Curandero

Una familia enraizada en el aparente e inmenso verdor de la selva, tras de ellos se asoma una casa, oculta entre el ramaje que la forma y la protege; todos sonríen, marcando pliegues sobre una piel quemada por el sol de siglos. Tienen burla en la mirada, profunda e incisiva. Un recuerdo detenido que salva el oscuro pasillo de la desnudez.

Llegado al final se abre una gran sala, cubierta en su totalidad de una luz que avanza despacio, que retrocede hasta perderse en una serie de ventanas asimétricas por lo más alto. El calor debería ser intenso, pero en su lugar se siente un frescor natural que combina con un suave olor a incienso. Cierra los ojos y respira profundamente, el aire nuevo se opone a la gravedad de sus facciones derrocadas.

La pared a su izquierda muestra un gran calendario, las marcas en él se entienden como escritura en una lengua privada. Abajo, sobre una mesa, la vara fuente del aroma. Un terciopelo azul cuida pequeñas y brillantes piedras de colores translúcidos. El tazón, amarillo y de madera, contiene agua. Un puño de sal sobre el plato que acompasa. A sus pies un gran tapete verde, su ancho bordado se extiende hasta mitad de la habitación y él, atendiendo a las indicaciones, se recuesta boca arriba y cierra los ojos.

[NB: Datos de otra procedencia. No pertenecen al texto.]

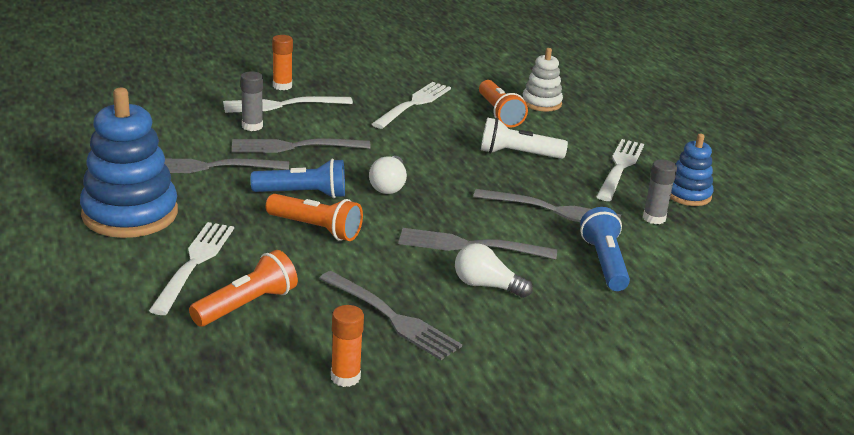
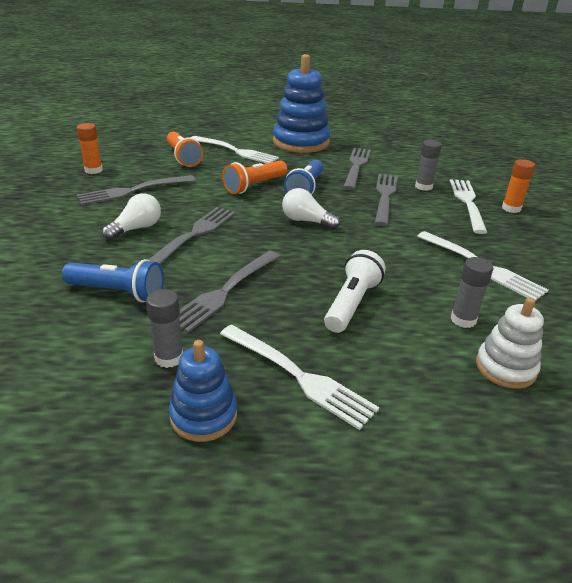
camera: 110 degrees right, 5 degrees up
(499, 114) = (463, 320): orange flashlight -> grey glue stick

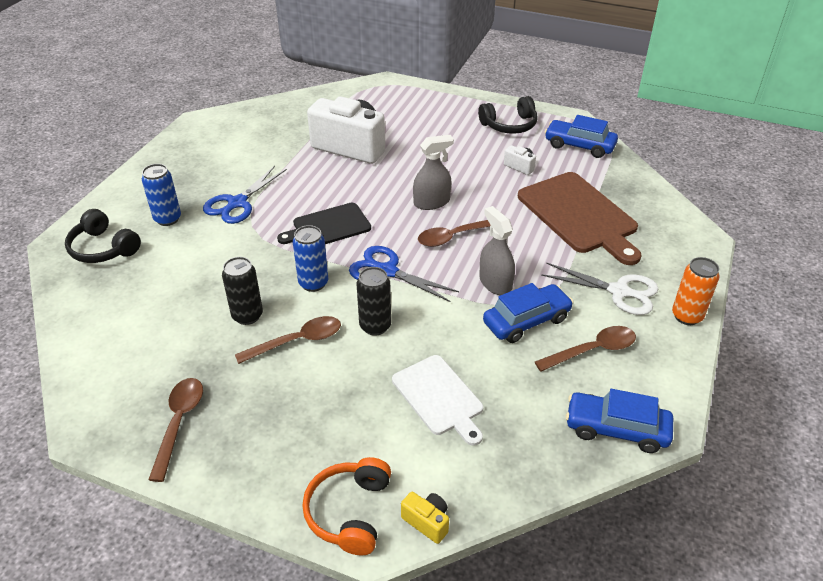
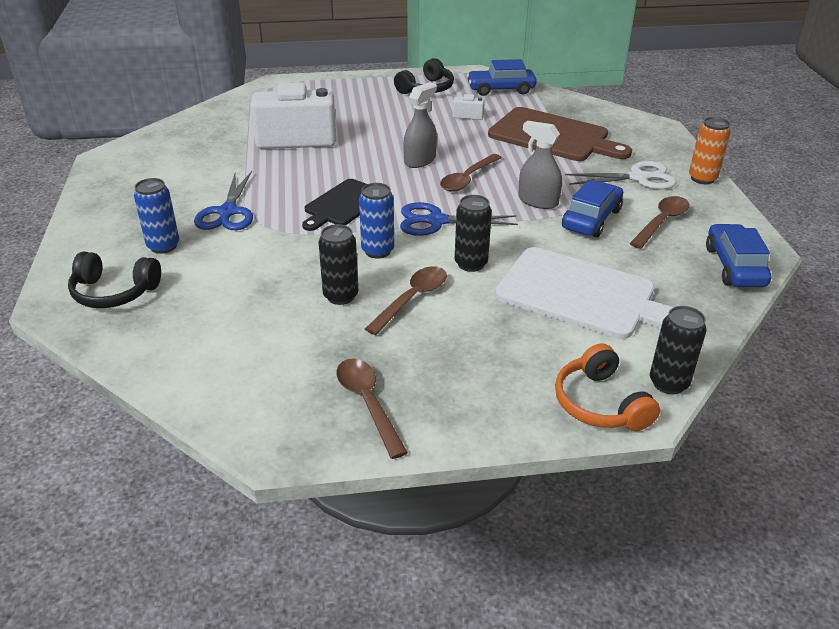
camera: 30 degrees left, 5 degrees down
(427, 522) = (668, 383): yellow camera -> black can
(439, 397) = (582, 295): white cutting board -> white cutting board, size x1.61
(616, 429) = (734, 266): blue car -> blue car turned 105 degrees clockwise

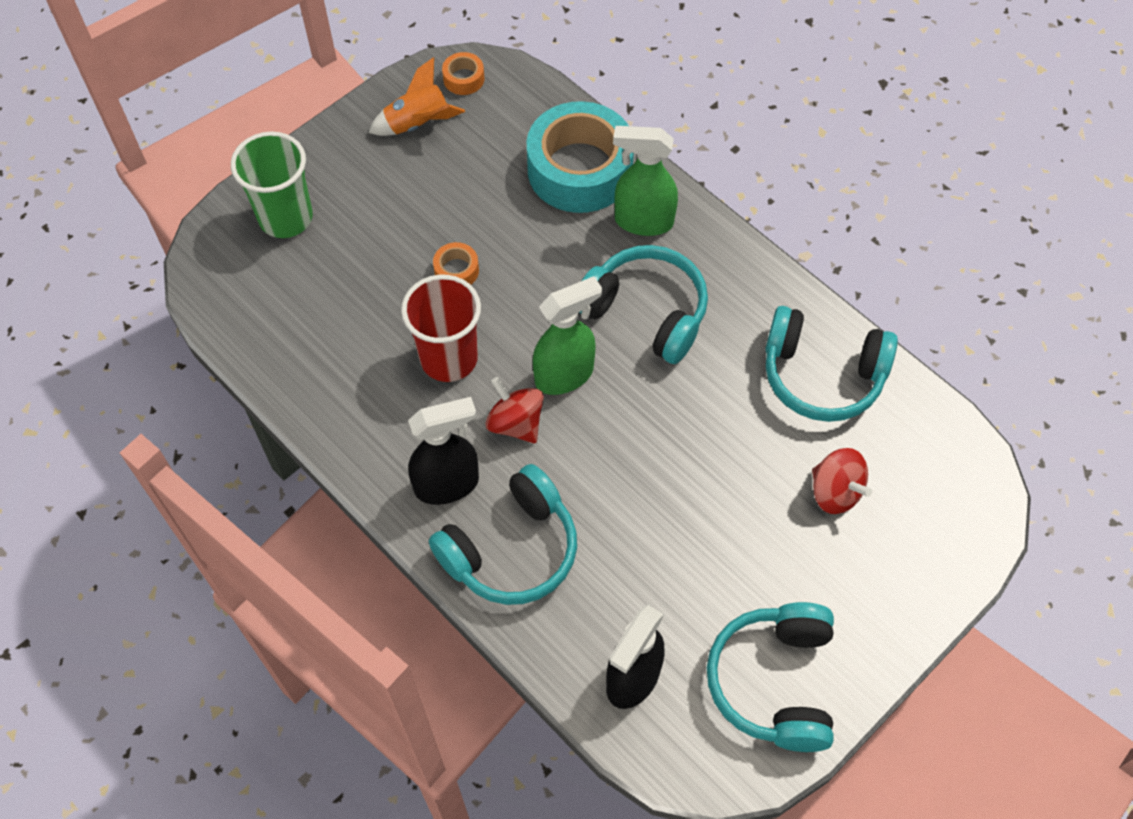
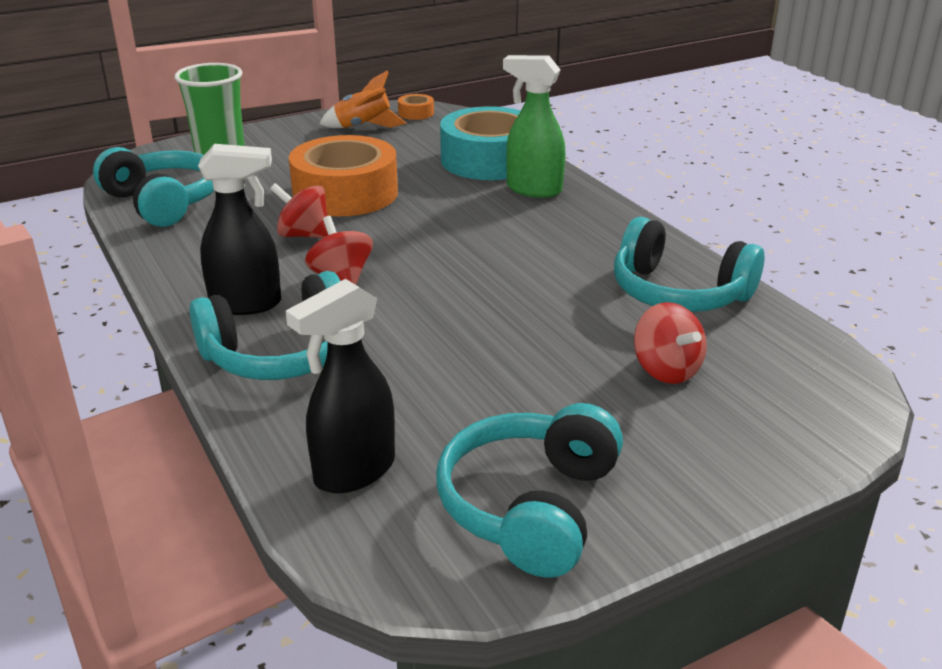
camera: 15 degrees right, 30 degrees down
(449, 358) = (304, 235): red cup -> red spinning top
(456, 270) = (345, 193): orange tape -> orange tape, size x2.45
(565, 375) = (408, 258): green spray bottle -> none
(646, 312) = (510, 235): turquoise headphones -> turquoise headphones (163, 202)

Comienza a respirar con ritmo, capturando el aire, ensanchando pecho y estómago, transportándolo sobre cada músculo que al paso agradece; su cuerpo se abandona, sin pertenencia alguna reposa mientras él, indefenso, espera.

Solo queda, con sus ideas. Tirándolas una a una en oscuro pozo busca el vacío, pero éste se ocupa inmediatamente por una percepción que obliga entendimiento. Una sacudida: con el físico petrificado extraños cosquilleos lo recorren sin temor al vértigo, contracciones en el estómago hechas torbellino luchan sin orden y luego descanso, alivio, juventud.

Le tenía miedo a la noche, miedo a sus contradicciones, a su vida desperdiciada. Con rutina y cansancio intentaba dormir, pero noche tras noche, al cerrar los ojos, una oscuridad inconclusa se paseaba por su infinito panorama, los fantasmas de su interior mostraban rostros desgarradores que aclaraban y ennegrecían su mente. Inútilmente quería evitar estas visiones, por medio de la razón, abriendo los ojos, tembloroso por encontrar lo que en él habitaba, descubriendo con terror el fracaso, escondiéndose tras su mirada de un mundo propio.

La imagen de su vida, el tiempo se une en un instante y el nerviosismo regresa a su cuerpo, a su respiración, a la fuerza que aprieta su estómago y empuja la tensión al pecho que, con esfuerzo propio, lucha por conseguir aire, por no reventar, por ahuyentar la energía indeseada. Súbitamente se siente feliz, protegido. Se desvanece hasta no ser siquiera idea, hasta ser muerte por vivir, hasta saberse sin cuerpo o tendido boca arriba en un gran tapete verde.

Siente el sol sobre su rostro, una flor buscando el día aparece en su apacible oscuridad y los poros unánimes de su cuerpo se orientan a esa fuente de calor y vida. Se arrastra a ella hasta perder suelo y viaja; encontrando sin saberlo la verdadera razón de sus personas y situaciones, reconociendo la obviedad en el descubrimiento y motivándose a llegar más lejos, alejándose reformado por una sonrisa que excedía sus facciones, hasta que en el fin de todo él. Mimetizado con el entorno sólo se hacía visible pues no podía ocultar que ocultaba algo. Contento de verse se acerca a si mismo, intentando descubrir su secreto. Encarándose, mira fijamente a sus ojos.

Abre los ojos y nada. Un instante después un suave aroma a incienso lo tranquiliza y su cuerpo recupera el sentido, respira profundamente y escucha la voz que lo llama.